__Instructions to follow__: Reproduce all of the rows below, replacing every "state / province" with "region" and leaving everything else unchanged.

☆ ☆ ☆ ☆ ☆ ☆ ☆

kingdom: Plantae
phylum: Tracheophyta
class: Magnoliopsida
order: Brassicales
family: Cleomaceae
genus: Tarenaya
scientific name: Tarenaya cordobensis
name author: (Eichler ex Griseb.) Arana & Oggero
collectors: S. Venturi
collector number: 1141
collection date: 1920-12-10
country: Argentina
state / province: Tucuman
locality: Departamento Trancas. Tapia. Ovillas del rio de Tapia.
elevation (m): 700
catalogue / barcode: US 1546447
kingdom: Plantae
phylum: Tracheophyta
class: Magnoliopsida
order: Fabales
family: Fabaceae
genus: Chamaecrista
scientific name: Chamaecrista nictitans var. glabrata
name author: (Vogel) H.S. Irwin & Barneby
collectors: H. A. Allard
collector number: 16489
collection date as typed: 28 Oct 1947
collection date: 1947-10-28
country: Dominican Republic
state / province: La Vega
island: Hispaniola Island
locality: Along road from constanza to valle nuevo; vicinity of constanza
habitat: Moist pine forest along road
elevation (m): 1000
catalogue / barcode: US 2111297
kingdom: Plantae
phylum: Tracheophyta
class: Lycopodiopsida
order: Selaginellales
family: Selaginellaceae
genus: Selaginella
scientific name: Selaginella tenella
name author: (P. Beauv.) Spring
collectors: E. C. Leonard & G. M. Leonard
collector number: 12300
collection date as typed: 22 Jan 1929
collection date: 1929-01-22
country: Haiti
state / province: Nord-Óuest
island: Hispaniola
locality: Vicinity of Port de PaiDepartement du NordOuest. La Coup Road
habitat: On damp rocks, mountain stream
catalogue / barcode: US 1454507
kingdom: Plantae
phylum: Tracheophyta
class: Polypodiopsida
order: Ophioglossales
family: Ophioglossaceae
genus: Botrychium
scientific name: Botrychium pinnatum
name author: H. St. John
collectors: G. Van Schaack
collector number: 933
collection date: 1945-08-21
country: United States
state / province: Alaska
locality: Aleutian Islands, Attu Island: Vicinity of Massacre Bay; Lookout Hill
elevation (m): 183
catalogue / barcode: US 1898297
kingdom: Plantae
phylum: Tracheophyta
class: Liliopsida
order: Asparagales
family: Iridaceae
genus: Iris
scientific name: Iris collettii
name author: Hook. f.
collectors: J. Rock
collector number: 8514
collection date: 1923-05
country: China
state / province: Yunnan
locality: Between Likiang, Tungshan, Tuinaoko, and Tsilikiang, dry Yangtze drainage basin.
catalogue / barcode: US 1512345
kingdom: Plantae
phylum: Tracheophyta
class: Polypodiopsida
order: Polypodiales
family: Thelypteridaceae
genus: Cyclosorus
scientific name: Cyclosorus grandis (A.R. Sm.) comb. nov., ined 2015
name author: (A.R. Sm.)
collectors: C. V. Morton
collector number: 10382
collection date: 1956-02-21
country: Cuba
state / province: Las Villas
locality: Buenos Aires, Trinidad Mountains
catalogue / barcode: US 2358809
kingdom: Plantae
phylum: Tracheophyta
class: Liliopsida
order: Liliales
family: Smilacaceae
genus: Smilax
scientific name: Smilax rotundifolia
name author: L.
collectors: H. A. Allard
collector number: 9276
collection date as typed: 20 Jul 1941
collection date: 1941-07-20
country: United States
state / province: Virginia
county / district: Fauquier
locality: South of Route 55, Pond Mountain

☆ ☆ ☆ ☆ ☆ ☆ ☆

__Answer below__:
kingdom: Plantae
phylum: Tracheophyta
class: Magnoliopsida
order: Brassicales
family: Cleomaceae
genus: Tarenaya
scientific name: Tarenaya cordobensis
name author: (Eichler ex Griseb.) Arana & Oggero
collectors: S. Venturi
collector number: 1141
collection date: 1920-12-10
country: Argentina
region: Tucuman
locality: Departamento Trancas. Tapia. Ovillas del rio de Tapia.
elevation (m): 700
catalogue / barcode: US 1546447
kingdom: Plantae
phylum: Tracheophyta
class: Magnoliopsida
order: Fabales
family: Fabaceae
genus: Chamaecrista
scientific name: Chamaecrista nictitans var. glabrata
name author: (Vogel) H.S. Irwin & Barneby
collectors: H. A. Allard
collector number: 16489
collection date as typed: 28 Oct 1947
collection date: 1947-10-28
country: Dominican Republic
region: La Vega
island: Hispaniola Island
locality: Along road from constanza to valle nuevo; vicinity of constanza
habitat: Moist pine forest along road
elevation (m): 1000
catalogue / barcode: US 2111297
kingdom: Plantae
phylum: Tracheophyta
class: Lycopodiopsida
order: Selaginellales
family: Selaginellaceae
genus: Selaginella
scientific name: Selaginella tenella
name author: (P. Beauv.) Spring
collectors: E. C. Leonard & G. M. Leonard
collector number: 12300
collection date as typed: 22 Jan 1929
collection date: 1929-01-22
country: Haiti
region: Nord-Óuest
island: Hispaniola
locality: Vicinity of Port de PaiDepartement du NordOuest. La Coup Road
habitat: On damp rocks, mountain stream
catalogue / barcode: US 1454507
kingdom: Plantae
phylum: Tracheophyta
class: Polypodiopsida
order: Ophioglossales
family: Ophioglossaceae
genus: Botrychium
scientific name: Botrychium pinnatum
name author: H. St. John
collectors: G. Van Schaack
collector number: 933
collection date: 1945-08-21
country: United States
region: Alaska
locality: Aleutian Islands, Attu Island: Vicinity of Massacre Bay; Lookout Hill
elevation (m): 183
catalogue / barcode: US 1898297
kingdom: Plantae
phylum: Tracheophyta
class: Liliopsida
order: Asparagales
family: Iridaceae
genus: Iris
scientific name: Iris collettii
name author: Hook. f.
collectors: J. Rock
collector number: 8514
collection date: 1923-05
country: China
region: Yunnan
locality: Between Likiang, Tungshan, Tuinaoko, and Tsilikiang, dry Yangtze drainage basin.
catalogue / barcode: US 1512345
kingdom: Plantae
phylum: Tracheophyta
class: Polypodiopsida
order: Polypodiales
family: Thelypteridaceae
genus: Cyclosorus
scientific name: Cyclosorus grandis (A.R. Sm.) comb. nov., ined 2015
name author: (A.R. Sm.)
collectors: C. V. Morton
collector number: 10382
collection date: 1956-02-21
country: Cuba
region: Las Villas
locality: Buenos Aires, Trinidad Mountains
catalogue / barcode: US 2358809
kingdom: Plantae
phylum: Tracheophyta
class: Liliopsida
order: Liliales
family: Smilacaceae
genus: Smilax
scientific name: Smilax rotundifolia
name author: L.
collectors: H. A. Allard
collector number: 9276
collection date as typed: 20 Jul 1941
collection date: 1941-07-20
country: United States
region: Virginia
county / district: Fauquier
locality: South of Route 55, Pond Mountain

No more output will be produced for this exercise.